TASK DESCRIPTION.
Set down each record below exactly as it stands. Pictures are not part of the copy.

Dataset excerpts:
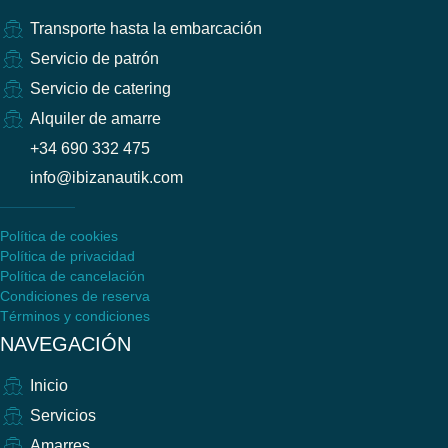
Transporte hasta la embarcación
Servicio de patrón
Servicio de catering
Alquiler de amarre
+34 690 332 475
info@ibizanautik.com
Política de cookies
Política de privacidad
Política de cancelación
Condiciones de reserva
Términos y condiciones
NAVEGACIÓN
Inicio
Servicios
Amarres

RESPONSE BELOW.
Transporte hasta la embarcación
Servicio de patrón
Servicio de catering
Alquiler de amarre
+34 690 332 475
info@ibizanautik.com
Política de cookies
Política de privacidad
Política de cancelación
Condiciones de reserva
Términos y condiciones
NAVEGACIÓN
Inicio
Servicios
Amarres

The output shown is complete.